Une version du « boğaz d’Akkulak” (cf.vidéo ) a été isolée ci-dessus.
La transcription reproduite est en hauteurs relatives (la norme modale de la région étant basée sur l’échelle de ré).
Brailoiu appelait aksak les rythmes “bichrones” combinant des unités valant 2 et des unités valant 3 : c’est ce que Bartók avant lui avait introduit dans la musique occidentale sous le nom de “rythmes bulgares” (5 = 2+3, 7 = 2+2+3, 8=3+3+2, etc.). Nous sommes ici en présence de l’aksak le plus fréquent de cette région, également omniprésent en Turquie, et dans l’est des Balkans, “l’aksak à 9 pulsations=2+2+2+3” (ou 4 temps 1/2) : en fait, dans l’ordre mélodique il s’agit le plus fréquemment de 2+2+2+3, ou de 3+2+2+2.
Sur le plan rythmique, la transcription ci-dessus adopte la convention “bartokienne” de notation (cf. par exemple les 5 dernières pièces de Mikrokosmos).
Mais deux problèmes se posent par rapport à une telle écriture :
1. Comme la forme est cyclique et répétitive, l’effet de “serpent qui se mord la queue” ne nous permet pas toujours de savoir où est le premier temps. Ici, nous avons choisi l’ordre 3+2+2+2 en fonction du jeu des finales dans les deux mesures, qui se répondent dans un balancement entre le do (sous-fondamentale) et le ré (fondamentale, finale).
Mais il faut savoir que la danse se construit toujours sur l’ordre 2+2+2+3, de sorte que les six doubles-croches qui ouvrent le cycle ici sont comprises comme sa conclusion dans l’ordre de la danse : c’est également la structuration de la mélodie chantée par Hayri.

### DONNÉES BRUTES
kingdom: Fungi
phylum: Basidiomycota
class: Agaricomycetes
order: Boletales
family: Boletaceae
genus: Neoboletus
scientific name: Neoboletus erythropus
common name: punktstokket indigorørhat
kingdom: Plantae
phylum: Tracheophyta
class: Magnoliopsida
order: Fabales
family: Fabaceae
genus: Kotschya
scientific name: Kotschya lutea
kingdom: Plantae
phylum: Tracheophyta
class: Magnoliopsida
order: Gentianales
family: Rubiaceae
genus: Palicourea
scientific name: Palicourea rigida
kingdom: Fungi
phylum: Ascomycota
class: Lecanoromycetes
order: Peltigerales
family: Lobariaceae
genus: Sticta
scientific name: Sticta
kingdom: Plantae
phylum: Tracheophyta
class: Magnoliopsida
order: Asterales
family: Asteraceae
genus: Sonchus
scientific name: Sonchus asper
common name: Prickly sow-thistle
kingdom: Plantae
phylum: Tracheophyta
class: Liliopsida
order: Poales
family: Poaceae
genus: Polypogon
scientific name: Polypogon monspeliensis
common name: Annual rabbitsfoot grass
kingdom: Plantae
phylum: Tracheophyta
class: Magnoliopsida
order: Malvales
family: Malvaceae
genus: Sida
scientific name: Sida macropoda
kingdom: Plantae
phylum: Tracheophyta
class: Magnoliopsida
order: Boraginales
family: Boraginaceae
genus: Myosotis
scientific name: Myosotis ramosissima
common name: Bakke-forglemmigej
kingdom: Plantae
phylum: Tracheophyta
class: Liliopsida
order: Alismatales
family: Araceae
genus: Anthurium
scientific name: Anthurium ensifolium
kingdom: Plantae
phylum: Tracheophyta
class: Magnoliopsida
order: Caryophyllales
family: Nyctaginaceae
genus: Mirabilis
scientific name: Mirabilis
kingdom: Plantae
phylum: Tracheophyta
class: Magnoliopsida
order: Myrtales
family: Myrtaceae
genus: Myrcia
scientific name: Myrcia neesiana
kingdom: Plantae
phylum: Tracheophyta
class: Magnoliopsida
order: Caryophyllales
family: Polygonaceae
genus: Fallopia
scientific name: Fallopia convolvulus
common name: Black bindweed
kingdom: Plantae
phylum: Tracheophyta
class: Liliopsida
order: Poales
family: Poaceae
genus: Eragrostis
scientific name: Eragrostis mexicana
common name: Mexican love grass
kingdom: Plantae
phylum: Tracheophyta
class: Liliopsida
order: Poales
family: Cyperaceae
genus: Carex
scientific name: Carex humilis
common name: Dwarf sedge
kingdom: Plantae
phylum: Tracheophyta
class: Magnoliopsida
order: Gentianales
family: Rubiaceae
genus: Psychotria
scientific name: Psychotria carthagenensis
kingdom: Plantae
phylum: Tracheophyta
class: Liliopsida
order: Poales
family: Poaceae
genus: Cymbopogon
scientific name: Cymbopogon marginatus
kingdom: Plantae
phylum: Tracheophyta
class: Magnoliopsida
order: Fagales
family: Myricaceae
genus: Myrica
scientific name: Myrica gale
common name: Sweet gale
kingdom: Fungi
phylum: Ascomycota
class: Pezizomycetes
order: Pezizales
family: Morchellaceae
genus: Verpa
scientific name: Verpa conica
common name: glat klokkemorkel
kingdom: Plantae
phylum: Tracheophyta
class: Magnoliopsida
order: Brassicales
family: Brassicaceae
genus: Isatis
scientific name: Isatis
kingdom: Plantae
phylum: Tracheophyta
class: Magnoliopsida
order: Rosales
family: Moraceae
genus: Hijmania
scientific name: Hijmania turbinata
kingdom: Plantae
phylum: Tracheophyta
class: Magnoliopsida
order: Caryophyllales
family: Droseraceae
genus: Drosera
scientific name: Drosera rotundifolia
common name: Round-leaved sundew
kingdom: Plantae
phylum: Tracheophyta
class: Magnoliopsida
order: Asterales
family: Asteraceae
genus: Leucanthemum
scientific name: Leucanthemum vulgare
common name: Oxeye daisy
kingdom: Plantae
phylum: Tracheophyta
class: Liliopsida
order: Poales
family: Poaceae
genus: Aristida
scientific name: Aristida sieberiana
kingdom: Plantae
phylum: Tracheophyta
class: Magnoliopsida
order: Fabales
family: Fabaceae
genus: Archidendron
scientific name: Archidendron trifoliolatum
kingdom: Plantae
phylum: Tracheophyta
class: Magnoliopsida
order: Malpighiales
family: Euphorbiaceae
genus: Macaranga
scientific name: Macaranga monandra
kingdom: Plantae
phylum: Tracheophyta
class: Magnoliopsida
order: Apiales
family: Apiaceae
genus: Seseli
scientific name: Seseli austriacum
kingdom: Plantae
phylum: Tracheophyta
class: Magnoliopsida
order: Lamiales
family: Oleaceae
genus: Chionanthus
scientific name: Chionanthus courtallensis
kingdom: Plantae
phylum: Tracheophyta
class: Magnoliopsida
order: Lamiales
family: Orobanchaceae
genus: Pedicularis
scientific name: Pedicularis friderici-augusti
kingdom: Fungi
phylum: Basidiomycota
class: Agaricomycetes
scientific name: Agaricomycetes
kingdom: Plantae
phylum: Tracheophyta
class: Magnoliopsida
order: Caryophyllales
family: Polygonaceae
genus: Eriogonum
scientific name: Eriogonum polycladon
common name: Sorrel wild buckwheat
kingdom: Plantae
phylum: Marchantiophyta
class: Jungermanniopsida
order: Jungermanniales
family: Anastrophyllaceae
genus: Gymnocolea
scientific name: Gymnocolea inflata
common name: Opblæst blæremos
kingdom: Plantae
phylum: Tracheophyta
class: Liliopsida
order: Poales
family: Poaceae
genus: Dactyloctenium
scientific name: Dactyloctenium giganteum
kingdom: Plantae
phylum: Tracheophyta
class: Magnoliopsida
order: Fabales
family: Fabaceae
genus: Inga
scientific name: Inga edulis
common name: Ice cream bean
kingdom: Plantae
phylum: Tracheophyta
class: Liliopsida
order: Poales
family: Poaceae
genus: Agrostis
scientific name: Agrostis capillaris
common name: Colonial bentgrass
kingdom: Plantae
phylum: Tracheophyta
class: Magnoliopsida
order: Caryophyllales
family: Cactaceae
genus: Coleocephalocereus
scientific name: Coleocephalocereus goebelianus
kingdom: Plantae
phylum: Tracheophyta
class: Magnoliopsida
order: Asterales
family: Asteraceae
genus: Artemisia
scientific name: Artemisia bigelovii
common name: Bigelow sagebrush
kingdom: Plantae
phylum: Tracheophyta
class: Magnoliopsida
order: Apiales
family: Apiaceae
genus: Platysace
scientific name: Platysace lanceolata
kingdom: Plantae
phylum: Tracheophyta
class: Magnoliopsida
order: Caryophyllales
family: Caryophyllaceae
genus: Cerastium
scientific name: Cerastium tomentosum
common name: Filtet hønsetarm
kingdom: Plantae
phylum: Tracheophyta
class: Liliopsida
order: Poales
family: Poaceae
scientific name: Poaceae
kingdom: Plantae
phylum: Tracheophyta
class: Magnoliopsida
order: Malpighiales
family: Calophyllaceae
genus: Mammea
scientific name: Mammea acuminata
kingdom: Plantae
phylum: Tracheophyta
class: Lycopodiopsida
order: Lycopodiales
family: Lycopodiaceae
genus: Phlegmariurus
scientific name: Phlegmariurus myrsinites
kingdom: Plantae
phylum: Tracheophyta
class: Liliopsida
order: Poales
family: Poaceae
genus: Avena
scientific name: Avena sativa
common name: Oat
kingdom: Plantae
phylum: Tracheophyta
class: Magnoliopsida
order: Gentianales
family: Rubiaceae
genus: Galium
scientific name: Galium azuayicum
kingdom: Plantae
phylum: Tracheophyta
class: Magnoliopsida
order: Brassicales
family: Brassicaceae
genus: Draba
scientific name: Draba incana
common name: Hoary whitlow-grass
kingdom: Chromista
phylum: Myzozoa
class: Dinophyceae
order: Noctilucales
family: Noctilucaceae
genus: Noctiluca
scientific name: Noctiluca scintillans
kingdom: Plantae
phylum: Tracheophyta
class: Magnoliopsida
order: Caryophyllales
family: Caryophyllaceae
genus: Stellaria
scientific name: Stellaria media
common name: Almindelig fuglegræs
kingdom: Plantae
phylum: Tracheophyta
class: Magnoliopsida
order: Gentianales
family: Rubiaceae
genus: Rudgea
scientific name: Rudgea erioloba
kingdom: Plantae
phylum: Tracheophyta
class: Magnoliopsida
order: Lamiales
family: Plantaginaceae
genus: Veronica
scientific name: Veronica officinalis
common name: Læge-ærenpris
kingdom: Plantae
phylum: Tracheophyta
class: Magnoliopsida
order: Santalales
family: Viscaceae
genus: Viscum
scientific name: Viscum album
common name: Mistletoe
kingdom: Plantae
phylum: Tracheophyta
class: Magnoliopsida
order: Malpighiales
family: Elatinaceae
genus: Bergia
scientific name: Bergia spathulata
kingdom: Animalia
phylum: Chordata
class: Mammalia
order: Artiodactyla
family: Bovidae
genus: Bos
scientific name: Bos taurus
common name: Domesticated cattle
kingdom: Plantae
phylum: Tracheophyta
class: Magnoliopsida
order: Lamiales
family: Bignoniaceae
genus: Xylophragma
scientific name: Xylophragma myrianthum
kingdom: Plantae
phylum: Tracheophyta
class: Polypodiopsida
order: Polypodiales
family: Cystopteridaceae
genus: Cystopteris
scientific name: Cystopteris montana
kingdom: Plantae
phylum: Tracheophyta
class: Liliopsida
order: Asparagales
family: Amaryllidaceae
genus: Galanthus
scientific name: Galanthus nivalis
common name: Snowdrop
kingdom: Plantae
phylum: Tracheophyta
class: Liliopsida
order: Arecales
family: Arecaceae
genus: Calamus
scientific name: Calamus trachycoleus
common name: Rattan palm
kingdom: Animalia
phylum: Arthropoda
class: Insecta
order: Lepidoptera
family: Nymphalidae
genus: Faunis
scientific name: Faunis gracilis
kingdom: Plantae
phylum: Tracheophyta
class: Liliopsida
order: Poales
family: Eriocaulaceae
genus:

### SÉRIE DE CONSIGNES
1. Répondez à ces questions sur le texte consacré à l'aksak :
(a) Sur quelle échelle la norme modale de la région est-elle basée ?
(b) Sous quel nom Bartók avait-il introduit les rythmes bichrones dans la musique occidentale ?
(c) Sur quel ordre la danse se construit-elle toujours ?
2. Restituez, dans le texte sur l'aksak, le passage qui s'ouvre sur les mots contenant « La transcription reproduite » et se clôt sur « ou de 3+2+2+2. ».
3. Reprenez le texte sur l'aksak et poursuivez-le après sa dernière phrase.
Les entrées ne sont d'aucune utilité pour ce travail.

### RÉPONSES PAR CONSIGNE
1.
(a) Sur l'échelle de ré.
(b) Sous le nom de « rythmes bulgares ».
(c) Sur l'ordre 2+2+2+3.

2.
La transcription reproduite est en hauteurs relatives (la norme modale de la région étant basée sur l’échelle de ré).
Brailoiu appelait aksak les rythmes “bichrones” combinant des unités valant 2 et des unités valant 3 : c’est ce que Bartók avant lui avait introduit dans la musique occidentale sous le nom de “rythmes bulgares” (5 = 2+3, 7 = 2+2+3, 8=3+3+2, etc.). Nous sommes ici en présence de l’aksak le plus fréquent de cette région, également omniprésent en Turquie, et dans l’est des Balkans, “l’aksak à 9 pulsations=2+2+2+3” (ou 4 temps 1/2) : en fait, dans l’ordre mélodique il s’agit le plus fréquemment de 2+2+2+3, ou de 3+2+2+2.

3.
2. Autre question : quand la mélodie est entendue sans le support métrique d’une percussion, ou par un auditeur exogène, comment segmenter les durées entre “groupe de trois” et “groupes de deux” ? En effet, il est possible d’entendre la pièce en “calant” la métrique sous-jacente comme suit, —en « décalant », donc :
Or il est arrivé à plusieurs reprises que Hayri et Akkulak divergent sur la perception de ce morceau précis (c’était, du reste, leur seul désaccord musical !) : Akkulak et les habitants de son village ont toujours dansé sur l’ordre métrique de la première transcription (la “vraie”, donc), alors que Hayri avait parfois tendance, presque malgré lui, à prendre l’air selon un autre ordre, celui de la deuxième transcription. Il y aurait ainsi une ambiguïté perceptive propre à cet air, deux interprétations possibles de la disposition accentuelle.
Voici comment Hayri lui-même présente, instrument en main, les deux interprétations du même air. Pour comprendre, il faut regarder comment il bat le rythme du pied. On constatera que la version en 2+2+2+3 est malgré tout plus malaisée…
Par contre, une division métrique en 3+3+3 restera toujours localement inconcevable, exclue du système rythmique “aksak”, jamais battue « par-dessus ».
La question se pose donc de l’arbitraire ou de la nécessité du lien entre mélodie et métrique, un des mystères de ces musiques (cf. Yayla, musique et musiciens de villages en Turquie méridionale, Geuthner, 2011. Cf. également le compte-rendu qu’en a donné Marc Chemillier dans la revue L’homme : « La machine aksak et les fascinantes formules asymétriques du petit luth de Turquie », L’Homme, 211, 2014, p. 129-140)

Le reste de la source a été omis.